All entries are to be printed again exactly, with their images omitted.

---

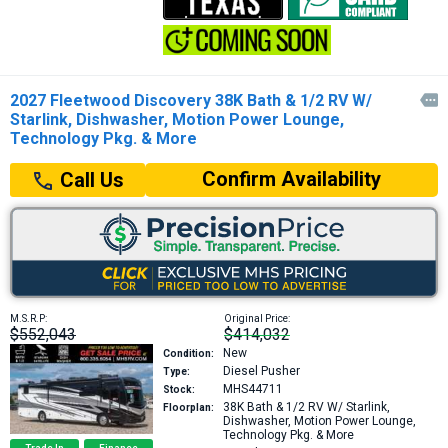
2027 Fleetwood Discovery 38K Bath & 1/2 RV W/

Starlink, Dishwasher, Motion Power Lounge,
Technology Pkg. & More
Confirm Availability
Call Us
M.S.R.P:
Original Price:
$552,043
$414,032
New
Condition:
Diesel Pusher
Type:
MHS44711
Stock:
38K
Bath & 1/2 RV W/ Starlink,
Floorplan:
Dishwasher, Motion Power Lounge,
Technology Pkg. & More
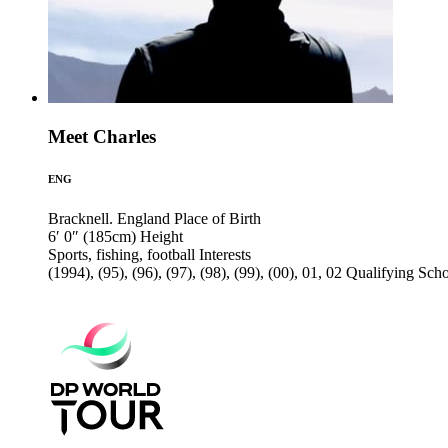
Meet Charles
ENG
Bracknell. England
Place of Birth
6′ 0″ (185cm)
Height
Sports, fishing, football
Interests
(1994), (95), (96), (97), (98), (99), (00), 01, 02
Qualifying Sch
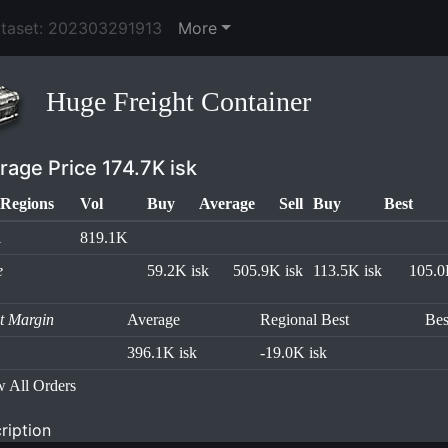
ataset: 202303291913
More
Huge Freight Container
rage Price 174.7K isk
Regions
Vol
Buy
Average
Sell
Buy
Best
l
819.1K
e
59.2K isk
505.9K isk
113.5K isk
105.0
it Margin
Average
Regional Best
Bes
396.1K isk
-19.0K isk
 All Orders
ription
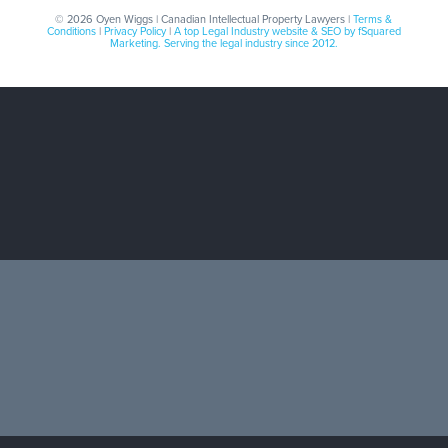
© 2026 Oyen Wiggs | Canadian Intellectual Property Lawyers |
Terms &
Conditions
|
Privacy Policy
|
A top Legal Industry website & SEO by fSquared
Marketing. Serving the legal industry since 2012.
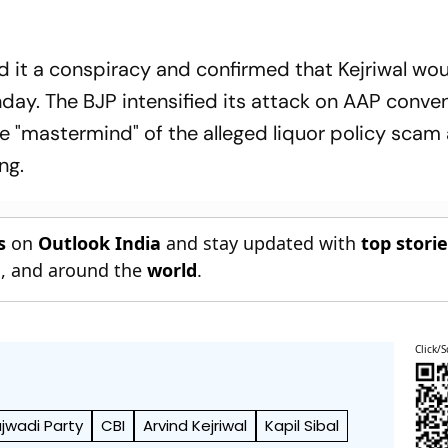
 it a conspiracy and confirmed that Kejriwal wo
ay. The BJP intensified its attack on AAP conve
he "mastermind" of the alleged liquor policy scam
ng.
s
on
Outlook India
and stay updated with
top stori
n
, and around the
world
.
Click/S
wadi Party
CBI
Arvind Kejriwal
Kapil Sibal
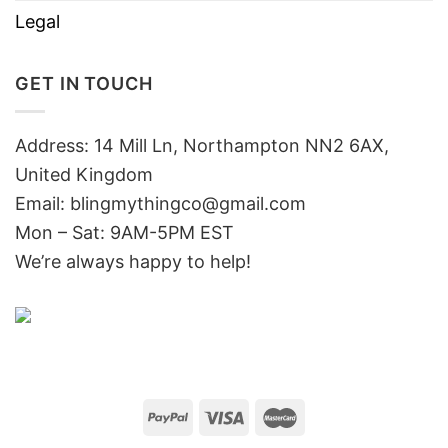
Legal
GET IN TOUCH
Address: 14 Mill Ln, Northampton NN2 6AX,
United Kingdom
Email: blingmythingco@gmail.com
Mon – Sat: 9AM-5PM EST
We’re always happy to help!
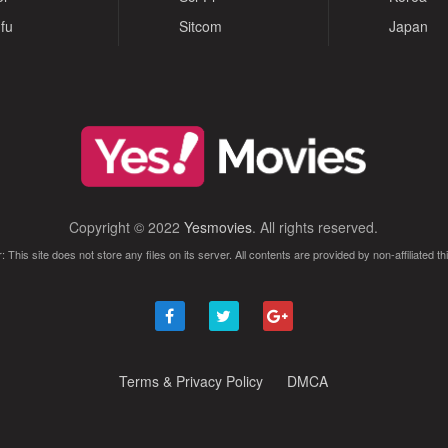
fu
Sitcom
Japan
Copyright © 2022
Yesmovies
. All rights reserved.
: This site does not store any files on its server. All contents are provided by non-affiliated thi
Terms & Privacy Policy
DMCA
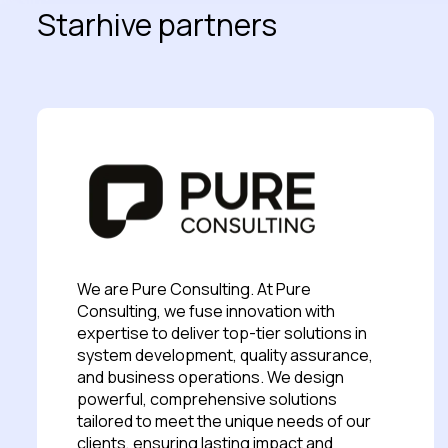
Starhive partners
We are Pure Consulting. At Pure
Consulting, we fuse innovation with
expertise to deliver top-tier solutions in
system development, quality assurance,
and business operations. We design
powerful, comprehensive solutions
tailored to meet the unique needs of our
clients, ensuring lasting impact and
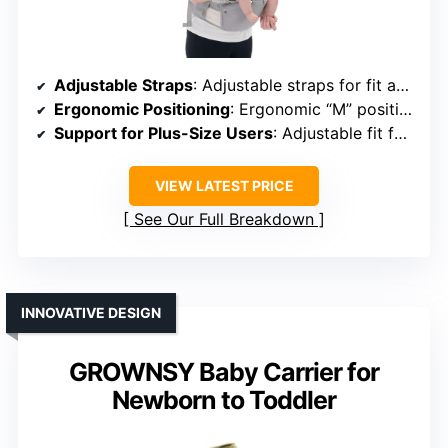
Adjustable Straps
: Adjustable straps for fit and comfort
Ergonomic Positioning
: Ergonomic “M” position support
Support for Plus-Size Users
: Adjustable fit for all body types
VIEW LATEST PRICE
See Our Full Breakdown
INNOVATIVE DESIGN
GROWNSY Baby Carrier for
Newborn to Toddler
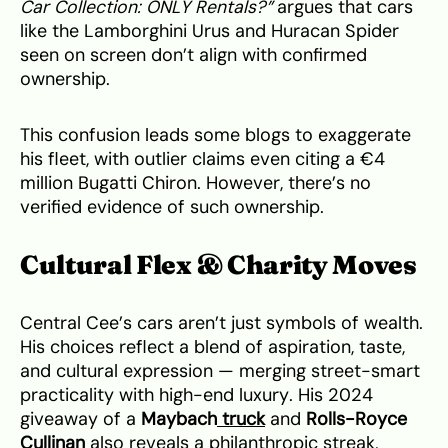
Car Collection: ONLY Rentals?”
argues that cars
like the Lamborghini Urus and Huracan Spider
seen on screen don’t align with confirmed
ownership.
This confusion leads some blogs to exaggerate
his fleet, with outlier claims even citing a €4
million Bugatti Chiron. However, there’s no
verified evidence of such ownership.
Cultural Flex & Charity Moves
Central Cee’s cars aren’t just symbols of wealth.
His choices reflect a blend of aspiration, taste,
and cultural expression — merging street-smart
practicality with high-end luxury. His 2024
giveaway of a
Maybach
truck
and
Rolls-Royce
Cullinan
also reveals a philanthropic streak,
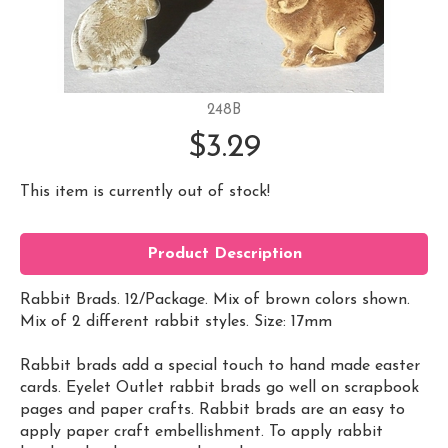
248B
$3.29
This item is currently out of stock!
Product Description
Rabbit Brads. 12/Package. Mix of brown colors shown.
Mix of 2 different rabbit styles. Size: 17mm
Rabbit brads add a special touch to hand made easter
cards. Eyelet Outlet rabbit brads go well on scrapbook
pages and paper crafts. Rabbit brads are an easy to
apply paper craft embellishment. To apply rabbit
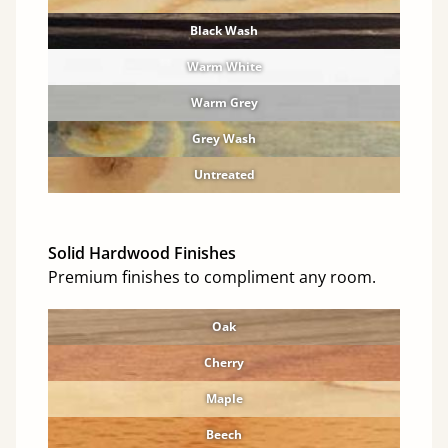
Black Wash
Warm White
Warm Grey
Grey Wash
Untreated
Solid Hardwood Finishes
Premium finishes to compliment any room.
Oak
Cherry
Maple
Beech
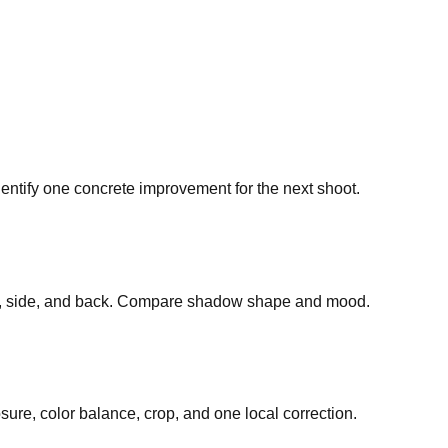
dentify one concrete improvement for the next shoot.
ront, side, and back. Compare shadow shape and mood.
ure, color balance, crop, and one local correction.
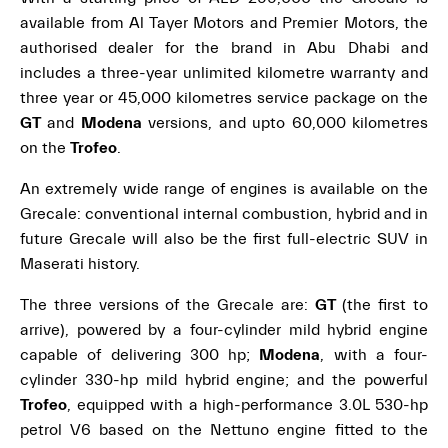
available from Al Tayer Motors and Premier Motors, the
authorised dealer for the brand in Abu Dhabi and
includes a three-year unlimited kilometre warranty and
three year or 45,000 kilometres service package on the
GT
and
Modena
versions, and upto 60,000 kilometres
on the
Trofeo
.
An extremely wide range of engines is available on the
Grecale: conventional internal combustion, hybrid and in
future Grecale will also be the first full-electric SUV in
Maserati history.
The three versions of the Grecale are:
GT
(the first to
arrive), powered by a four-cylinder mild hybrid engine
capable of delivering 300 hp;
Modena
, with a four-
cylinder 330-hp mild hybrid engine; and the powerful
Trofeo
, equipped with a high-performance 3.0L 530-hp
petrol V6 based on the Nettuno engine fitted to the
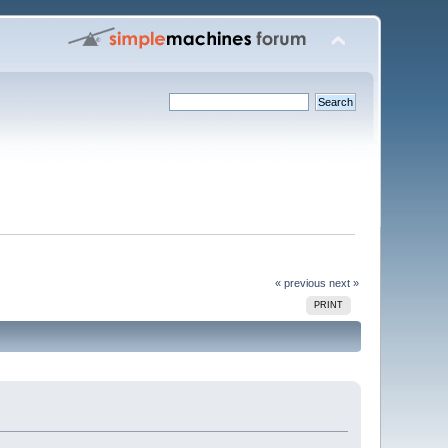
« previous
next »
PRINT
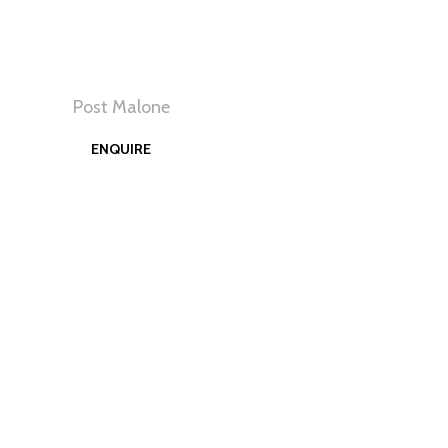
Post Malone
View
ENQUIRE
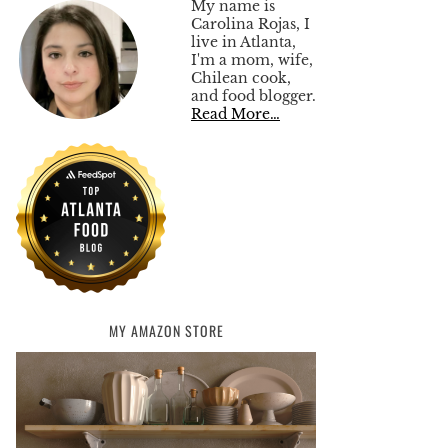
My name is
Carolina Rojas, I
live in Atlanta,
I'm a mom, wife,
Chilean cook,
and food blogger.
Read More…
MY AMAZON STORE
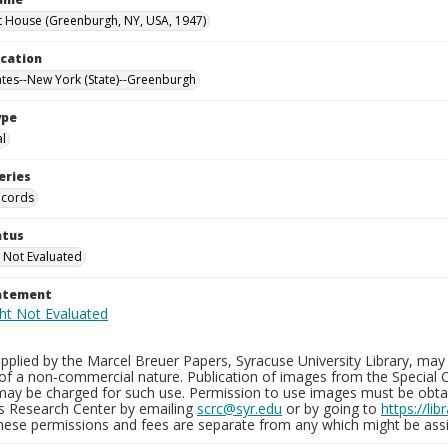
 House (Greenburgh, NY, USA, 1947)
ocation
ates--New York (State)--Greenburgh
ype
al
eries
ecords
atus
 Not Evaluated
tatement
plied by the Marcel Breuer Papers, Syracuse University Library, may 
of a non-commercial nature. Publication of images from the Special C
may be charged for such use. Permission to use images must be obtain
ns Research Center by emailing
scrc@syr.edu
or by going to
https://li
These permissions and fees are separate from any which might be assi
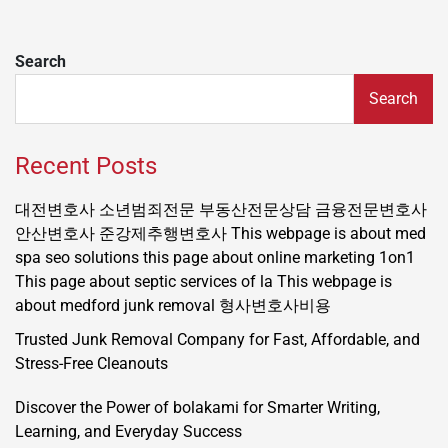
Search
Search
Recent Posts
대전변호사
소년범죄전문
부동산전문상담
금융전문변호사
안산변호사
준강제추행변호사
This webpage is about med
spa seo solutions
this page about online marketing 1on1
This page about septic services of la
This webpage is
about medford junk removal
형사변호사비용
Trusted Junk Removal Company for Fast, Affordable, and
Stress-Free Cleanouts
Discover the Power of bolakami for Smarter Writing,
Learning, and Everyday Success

---

■ Solution to this exercise:
2027 Fleetwood Discovery 38K Bath & 1/2 RV W/

Starlink, Dishwasher, Motion Power Lounge,
Technology Pkg. & More
Confirm Availability
Call Us
M.S.R.P:
Original Price:
$552,043
$414,032
New
Condition:
Diesel Pusher
Type:
MHS44711
Stock:
38K
Bath & 1/2 RV W/ Starlink,
Floorplan:
Dishwasher, Motion Power Lounge,
Technology Pkg. & More
Meet Charles
ENG
Bracknell. England
Place of Birth
6′ 0″ (185cm)
Height
Sports, fishing, football
Interests
(1994), (95), (96), (97), (98), (99), (00), 01, 02
Qualifying Sch
ataset: 202303291913
More
Huge Freight Container
rage Price 174.7K isk
Regions
Vol
Buy
Average
Sell
Buy
Best
l
819.1K
e
59.2K isk
505.9K isk
113.5K isk
105.0
it Margin
Average
Regional Best
Bes
396.1K isk
-19.0K isk
 All Orders
ription
© 2026 Oyen Wiggs | Canadian Intellectual Property Lawyers |
Terms &
Conditions
|
Privacy Policy
|
A top Legal Industry website & SEO by fSquared
Marketing. Serving the legal industry since 2012.
 it a conspiracy and confirmed that Kejriwal wo
ay. The BJP intensified its attack on AAP conve
he "mastermind" of the alleged liquor policy scam
ng.
s
on
Outlook India
and stay updated with
top stori
n
, and around the
world
.
Click/S
wadi Party
CBI
Arvind Kejriwal
Kapil Sibal
Legal
GET IN TOUCH
Address: 14 Mill Ln, Northampton NN2 6AX,
United Kingdom
Email: blingmythingco@gmail.com
Mon – Sat: 9AM-5PM EST
We’re always happy to help!
fu
Sitcom
Japan
Copyright © 2022
Yesmovies
. All rights reserved.
: This site does not store any files on its server. All contents are provided by non-affiliated thi
Terms & Privacy Policy
DMCA
Starhive partners
We are Pure Consulting. At Pure
Consulting, we fuse innovation with
expertise to deliver top-tier solutions in
system development, quality assurance,
and business operations. We design
powerful, comprehensive solutions
tailored to meet the unique needs of our
clients, ensuring lasting impact and
Adjustable Straps
: Adjustable straps for fit and comfort
Ergonomic Positioning
: Ergonomic “M” position support
Support for Plus-Size Users
: Adjustable fit for all body types
VIEW LATEST PRICE
See Our Full Breakdown
INNOVATIVE DESIGN
GROWNSY Baby Carrier for
Newborn to Toddler
Car Collection: ONLY Rentals?”
argues that cars
like the Lamborghini Urus and Huracan Spider
seen on screen don’t align with confirmed
ownership.
This confusion leads some blogs to exaggerate
his fleet, with outlier claims even citing a €4
million Bugatti Chiron. However, there’s no
verified evidence of such ownership.
Cultural Flex & Charity Moves
Central Cee’s cars aren’t just symbols of wealth.
His choices reflect a blend of aspiration, taste,
and cultural expression — merging street-smart
practicality with high-end luxury. His 2024
giveaway of a
Maybach
truck
and
Rolls-Royce
Cullinan
also reveals a philanthropic streak,
248B
$3.29
This item is currently out of stock!
Product Description
Rabbit Brads. 12/Package. Mix of brown colors shown.
Mix of 2 different rabbit styles. Size: 17mm
Rabbit brads add a special touch to hand made easter
cards. Eyelet Outlet rabbit brads go well on scrapbook
pages and paper crafts. Rabbit brads are an easy to
apply paper craft embellishment. To apply rabbit
Black Wash
Warm White
Warm Grey
Grey Wash
Untreated
Solid Hardwood Finishes
Premium finishes to compliment any room.
Oak
Cherry
Maple
Beech
dentify one concrete improvement for the next shoot.
ront, side, and back. Compare shadow shape and mood.
ure, color balance, crop, and one local correction.
available from Al Tayer Motors and Premier Motors, the
authorised dealer for the brand in Abu Dhabi and
includes a three-year unlimited kilometre warranty and
three year or 45,000 kilometres service package on the
GT
and
Modena
versions, and upto 60,000 kilometres
on the
Trofeo
.
An extremely wide range of engines is available on the
Grecale: conventional internal combustion, hybrid and in
future Grecale will also be the first full-electric SUV in
Maserati history.
The three versions of the Grecale are:
GT
(the first to
arrive), powered by a four-cylinder mild hybrid engine
capable of delivering 300 hp;
Modena
, with a four-
cylinder 330-hp mild hybrid engine; and the powerful
Trofeo
, equipped with a high-performance 3.0L 530-hp
petrol V6 based on the Nettuno engine fitted to the
« previous
next »
PRINT
Post Malone
View
ENQUIRE
My name is
Carolina Rojas, I
live in Atlanta,
I'm a mom, wife,
Chilean cook,
and food blogger.
Read More…
MY AMAZON STORE
 House (Greenburgh, NY, USA, 1947)
ocation
ates--New York (State)--Greenburgh
ype
al
eries
ecords
atus
 Not Evaluated
tatement
plied by the Marcel Breuer Papers, Syracuse University Library, may 
of a non-commercial nature. Publication of images from the Special C
may be charged for such use. Permission to use images must be obtain
ns Research Center by emailing
scrc@syr.edu
or by going to
https://li
These permissions and fees are separate from any which might be assi
Search
Search
Recent Posts
대전변호사
소년범죄전문
부동산전문상담
금융전문변호사
안산변호사
준강제추행변호사
This webpage is about med
spa seo solutions
this page about online marketing 1on1
This page about septic services of la
This webpage is
about medford junk removal
형사변호사비용
Trusted Junk Removal Company for Fast, Affordable, and
Stress-Free Cleanouts
Discover the Power of bolakami for Smarter Writing,
Learning, and Everyday Success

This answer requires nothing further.